START RECORDS FOR THIS TASK
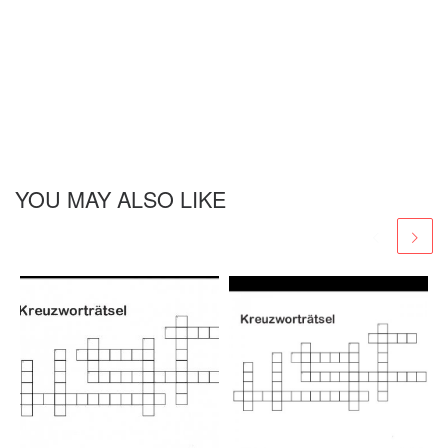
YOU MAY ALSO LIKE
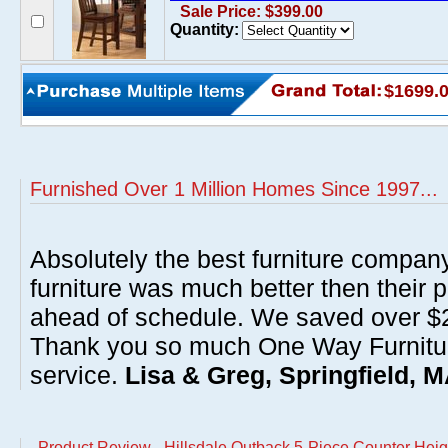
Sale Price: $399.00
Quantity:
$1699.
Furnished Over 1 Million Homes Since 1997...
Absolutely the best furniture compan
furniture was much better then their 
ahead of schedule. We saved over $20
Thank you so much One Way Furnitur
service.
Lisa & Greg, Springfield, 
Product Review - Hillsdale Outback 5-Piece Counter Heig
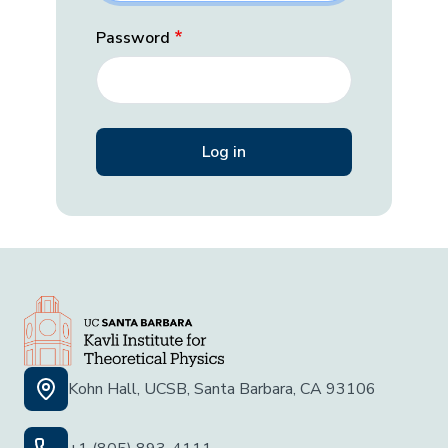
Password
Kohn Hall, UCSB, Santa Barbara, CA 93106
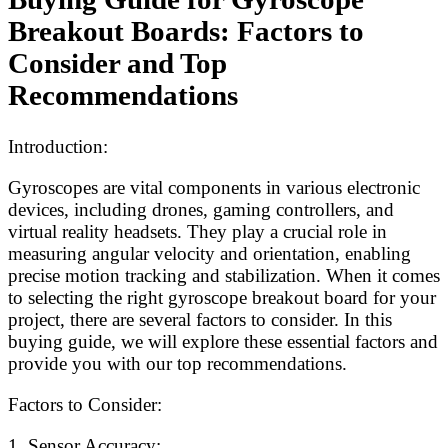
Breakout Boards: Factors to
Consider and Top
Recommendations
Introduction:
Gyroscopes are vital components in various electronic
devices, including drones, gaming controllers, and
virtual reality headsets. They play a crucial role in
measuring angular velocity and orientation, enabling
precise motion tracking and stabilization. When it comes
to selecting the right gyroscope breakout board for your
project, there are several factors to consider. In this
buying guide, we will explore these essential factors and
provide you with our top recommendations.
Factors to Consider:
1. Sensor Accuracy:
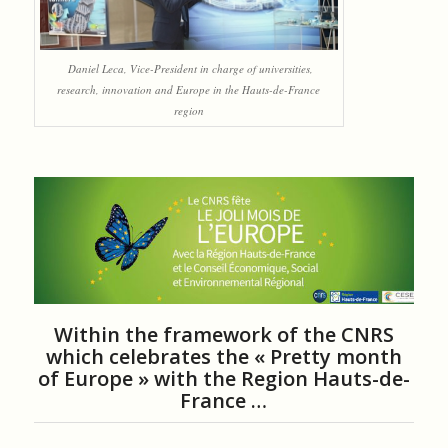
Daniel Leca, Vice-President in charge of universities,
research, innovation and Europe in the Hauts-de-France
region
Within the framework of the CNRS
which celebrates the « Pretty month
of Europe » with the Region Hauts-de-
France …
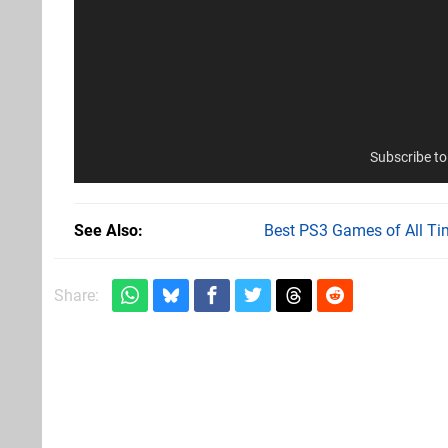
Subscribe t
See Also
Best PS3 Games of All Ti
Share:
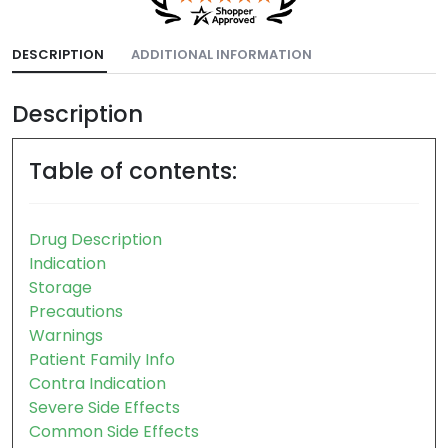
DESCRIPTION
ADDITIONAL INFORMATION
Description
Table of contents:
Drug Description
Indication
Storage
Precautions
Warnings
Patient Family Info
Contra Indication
END RECORDS FOR THIS TASK
▶ [YOUR TASK] Rewrite the lines above with "Sale Price" changed to "Discount Price" and nothing else altered. Leave out the pictures.

▶ [RESPONSE BOX]
YOU MAY ALSO LIKE
Discount Price: $399.00
Quantity:
$1699.
Furnished Over 1 Million Homes Since 1997...
Absolutely the best furniture compan
furniture was much better then their 
ahead of schedule. We saved over $20
Thank you so much One Way Furnitur
service.
Lisa & Greg, Springfield, 
Product Review - Hillsdale Outback 5-Piece Counter Heig
Password
Kohn Hall, UCSB, Santa Barbara, CA 93106
Breakout Boards: Factors to
Consider and Top
Recommendations
Introduction:
Gyroscopes are vital components in various electronic
devices, including drones, gaming controllers, and
virtual reality headsets. They play a crucial role in
measuring angular velocity and orientation, enabling
precise motion tracking and stabilization. When it comes
to selecting the right gyroscope breakout board for your
project, there are several factors to consider. In this
buying guide, we will explore these essential factors and
provide you with our top recommendations.
Factors to Consider:
1. Sensor Accuracy:
Daniel Leca, Vice-President in charge of universities,
research, innovation and Europe in the Hauts-de-France
region
Within the framework of the CNRS
which celebrates the « Pretty month
of Europe » with the Region Hauts-de-
France …
Subscribe t
See Also
Best PS3 Games of All Ti
Share:
DESCRIPTION
ADDITIONAL INFORMATION
Description
Table of contents:
Drug Description
Indication
Storage
Precautions
Warnings
Patient Family Info
Contra Indication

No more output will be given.